Lage Raho

September 2, 2006

Boman Irani. One of the best actors in India today.

And Lage Raho Munnabhai is good fun. Boman Irani is superb, especially at a moment when he jiggles his hips and goes, Just Chill, Chill, Just Chill.

And Arshad Warsi is great, Sanjay Dutt is… himself (no comment), and there’s a fleeting special appearance by a very goodlooking actor.

Two complaints: I didn’t care for the Radio-Will-Be-The-Moral-Force-In-Your-Lives moments (even if it was an ironic reversal of the radio-station hijacking in Rang De Basanti). Except that it gave Jimmy Shergill a small role and something to do, and that’s a good thing because otherwise he wouldn’t have anything to do, and that would be sad.
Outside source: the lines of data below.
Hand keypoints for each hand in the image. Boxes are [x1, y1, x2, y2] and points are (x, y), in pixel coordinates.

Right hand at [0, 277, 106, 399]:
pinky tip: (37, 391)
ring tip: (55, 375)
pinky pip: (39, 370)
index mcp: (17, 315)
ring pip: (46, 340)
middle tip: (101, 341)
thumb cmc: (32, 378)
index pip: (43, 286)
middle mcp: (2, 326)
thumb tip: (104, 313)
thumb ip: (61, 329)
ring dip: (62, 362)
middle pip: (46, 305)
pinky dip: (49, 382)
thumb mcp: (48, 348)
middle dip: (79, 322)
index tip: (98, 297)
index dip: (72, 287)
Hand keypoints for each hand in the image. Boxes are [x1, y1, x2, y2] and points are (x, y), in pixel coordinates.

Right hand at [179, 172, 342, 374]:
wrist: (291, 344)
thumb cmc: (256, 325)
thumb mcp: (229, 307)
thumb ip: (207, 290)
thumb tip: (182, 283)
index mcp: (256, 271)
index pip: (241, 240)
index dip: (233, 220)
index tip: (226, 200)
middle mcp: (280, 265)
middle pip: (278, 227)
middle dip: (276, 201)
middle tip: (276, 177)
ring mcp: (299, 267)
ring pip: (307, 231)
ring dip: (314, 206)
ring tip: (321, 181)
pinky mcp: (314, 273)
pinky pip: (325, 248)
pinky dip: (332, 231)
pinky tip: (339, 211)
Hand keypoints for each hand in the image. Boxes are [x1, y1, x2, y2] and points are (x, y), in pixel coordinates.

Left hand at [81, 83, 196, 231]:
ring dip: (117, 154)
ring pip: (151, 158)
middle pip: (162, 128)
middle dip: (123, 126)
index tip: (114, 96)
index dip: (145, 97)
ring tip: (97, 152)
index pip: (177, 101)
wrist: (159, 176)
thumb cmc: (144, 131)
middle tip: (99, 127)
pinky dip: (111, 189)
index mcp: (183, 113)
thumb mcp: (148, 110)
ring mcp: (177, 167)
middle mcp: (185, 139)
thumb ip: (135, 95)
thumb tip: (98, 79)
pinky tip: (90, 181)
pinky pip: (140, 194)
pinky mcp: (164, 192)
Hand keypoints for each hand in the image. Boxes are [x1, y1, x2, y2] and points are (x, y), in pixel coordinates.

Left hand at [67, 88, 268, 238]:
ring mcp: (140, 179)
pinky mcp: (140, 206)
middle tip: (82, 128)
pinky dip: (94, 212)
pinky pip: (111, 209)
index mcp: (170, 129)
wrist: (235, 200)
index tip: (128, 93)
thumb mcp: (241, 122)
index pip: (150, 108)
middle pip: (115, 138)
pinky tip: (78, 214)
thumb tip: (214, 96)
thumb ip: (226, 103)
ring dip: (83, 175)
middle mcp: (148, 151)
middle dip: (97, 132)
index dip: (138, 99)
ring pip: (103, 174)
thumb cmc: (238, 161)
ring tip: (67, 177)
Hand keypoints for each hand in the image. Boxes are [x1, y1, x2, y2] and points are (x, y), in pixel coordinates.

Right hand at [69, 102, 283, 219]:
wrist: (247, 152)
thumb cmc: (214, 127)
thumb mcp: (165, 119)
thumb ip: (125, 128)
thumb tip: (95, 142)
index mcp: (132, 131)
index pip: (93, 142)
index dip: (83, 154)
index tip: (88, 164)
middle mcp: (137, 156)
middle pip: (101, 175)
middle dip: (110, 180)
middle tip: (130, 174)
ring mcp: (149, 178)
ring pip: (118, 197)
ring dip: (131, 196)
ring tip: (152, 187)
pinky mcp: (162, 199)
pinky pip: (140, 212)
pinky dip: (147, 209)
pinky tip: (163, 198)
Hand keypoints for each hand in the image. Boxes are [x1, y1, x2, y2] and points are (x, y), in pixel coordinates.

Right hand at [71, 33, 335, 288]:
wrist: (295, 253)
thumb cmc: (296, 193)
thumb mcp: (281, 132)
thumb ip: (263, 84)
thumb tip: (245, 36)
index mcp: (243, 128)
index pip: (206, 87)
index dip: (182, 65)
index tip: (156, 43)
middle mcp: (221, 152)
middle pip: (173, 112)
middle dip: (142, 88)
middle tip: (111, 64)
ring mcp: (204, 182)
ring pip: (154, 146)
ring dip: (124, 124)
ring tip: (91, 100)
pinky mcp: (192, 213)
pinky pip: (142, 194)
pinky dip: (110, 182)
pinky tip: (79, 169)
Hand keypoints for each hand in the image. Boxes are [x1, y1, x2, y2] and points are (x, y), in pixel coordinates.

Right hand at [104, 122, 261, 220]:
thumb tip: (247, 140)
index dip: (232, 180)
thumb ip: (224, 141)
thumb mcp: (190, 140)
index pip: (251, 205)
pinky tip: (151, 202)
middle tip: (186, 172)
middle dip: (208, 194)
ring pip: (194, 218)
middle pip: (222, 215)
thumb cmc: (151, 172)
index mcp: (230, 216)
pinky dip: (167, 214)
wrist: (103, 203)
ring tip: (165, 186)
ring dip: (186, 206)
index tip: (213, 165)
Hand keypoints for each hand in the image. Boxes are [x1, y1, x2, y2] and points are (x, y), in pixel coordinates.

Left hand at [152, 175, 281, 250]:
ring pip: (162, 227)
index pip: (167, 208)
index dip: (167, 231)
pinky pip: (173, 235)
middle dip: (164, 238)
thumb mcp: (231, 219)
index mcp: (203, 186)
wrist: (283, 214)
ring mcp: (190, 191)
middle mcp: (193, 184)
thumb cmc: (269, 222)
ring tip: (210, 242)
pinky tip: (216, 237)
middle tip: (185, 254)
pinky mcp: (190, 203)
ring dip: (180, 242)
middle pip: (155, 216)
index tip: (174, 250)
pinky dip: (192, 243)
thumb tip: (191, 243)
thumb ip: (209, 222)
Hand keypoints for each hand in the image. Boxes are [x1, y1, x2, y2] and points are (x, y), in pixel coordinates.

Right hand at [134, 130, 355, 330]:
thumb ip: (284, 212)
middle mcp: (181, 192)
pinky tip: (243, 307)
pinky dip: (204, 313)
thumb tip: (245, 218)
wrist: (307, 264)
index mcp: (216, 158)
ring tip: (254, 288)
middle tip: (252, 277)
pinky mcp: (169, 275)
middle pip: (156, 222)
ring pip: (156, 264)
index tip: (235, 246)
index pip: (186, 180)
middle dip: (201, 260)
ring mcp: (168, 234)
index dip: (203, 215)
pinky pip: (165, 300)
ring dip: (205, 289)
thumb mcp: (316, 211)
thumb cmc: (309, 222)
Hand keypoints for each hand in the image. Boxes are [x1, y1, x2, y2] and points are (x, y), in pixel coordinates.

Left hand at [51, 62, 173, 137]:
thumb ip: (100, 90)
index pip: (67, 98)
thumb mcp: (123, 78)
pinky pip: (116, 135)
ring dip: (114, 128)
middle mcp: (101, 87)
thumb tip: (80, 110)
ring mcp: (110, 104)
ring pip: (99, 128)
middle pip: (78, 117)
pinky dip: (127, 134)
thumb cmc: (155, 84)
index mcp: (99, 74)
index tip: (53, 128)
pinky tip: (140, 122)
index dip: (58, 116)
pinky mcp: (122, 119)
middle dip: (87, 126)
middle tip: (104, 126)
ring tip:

And I didn’t care for the music. No, it’s not the kind that grows on you - more like toadstools. One of the songs was based on Cliff Richard’s (gah) Theme for a Dream -

You are my theme for a dream
Yes you are, a rare and lovely theme (You’re a theme for a dream)
The dreams I dream day and night
That your arms are holding me so tight (You’re a theme for a dream)
And more on similar lines.

I did like the way the songs/dances were choreographed and filmed though, especially the song in which Munna and Circuit are drunk. I especially liked the big furry costumed lions.

Here’s a picture of Boman Irani from Let’s Talk.

In the Bubble Bath

Jerry Pinto on the media circus for KANK and onwards:

The media began to behave as if the film had actually investigated marriage as a serious text instead of a way of showing pretty people doing petty things against a backdrop of extreme privilege.

For that is what Karan Johar’s cinema is about but you’d think he was actually making something important and meaningful. So meaningful that NDTV literally couldn’t stop talking about it…

Watch Barkha Dutt talking about remakes on We the People, when the remade Don (Shahrukh-Priyanka-Kareena) comes out. For you see, NDTV has managed to tie up with Farhan Akhtar for that one and he might just give them a little spot in which some extra holds up a mike saying NDTV. Industry sources say that CNN-IBN has tied up with Jaan-e-mann (Salman-Akshay-Preity), so we will have Rajdeep Sardesai on love triangles, perhaps? No one knows which way J.P. Dutta will jump when his version of Umrao Jaan (at Kargil, perhaps?) is released but someone will snap up this one since it has Aishwarya, Abhishek and Sunil Shetty and then we’ll have indepth interviews with the designer of the costume and the zari workers who slogged for hours….

Thirteen Years Later

Six policemen get life terms for the rape of an Irula woman.

A House on Carter Road

Sadanand Menon on Hrishikesh Mukherjee and the house on Bandra’s Carter Road:

Not only has Hrishida (as he is universally called) lived on Carter Road, Bandra, for almost fifty years now, but he must be the one person whose house (former house, now) ‘Anupama’ (opposite Otter’s Club) has featured the most in Indian cinema. He had moved into the house in 1960, soon after Anuradha, the successful remake of Madam Bovary, with Leela Naidu and Balraj Sahni. The shoestring budgets on which he made his films on the one hand, and the debilitating Gout condition which used to frequently immobilize him since the late 1970s resulted in his making a series of ‘home-bound’ films like Golmaal and Khubsoorat in which the main set was his own house. There was a period when, for some five years at a stretch, every time you visited the house you could lose your way as major portions of it would have been remodeled for a set.

Hrishida said it was cheaper than hiring studios. I remember rushing in through a door where I was sure a toilet existed and stopping petrified at the sight of Utpal Dutt sitting in an easy chair rehearsing his lines for a shot. He looked up, understood the situation in a jiffy, and returned to his reading with a bemused shrug. The toilet had been ‘redesigned’ to look like an office room. It was an oblong, barrack-like, one-storied house whose best feature was the front portico with its swing and coconut palm and its room-size balcony upstairs, from where you could sit and gaze at the sea and the tides and sunsets over Danda beach for hours on end.

I love the picture. It’s from Outlook, and the crow is sitting in HM’s hand.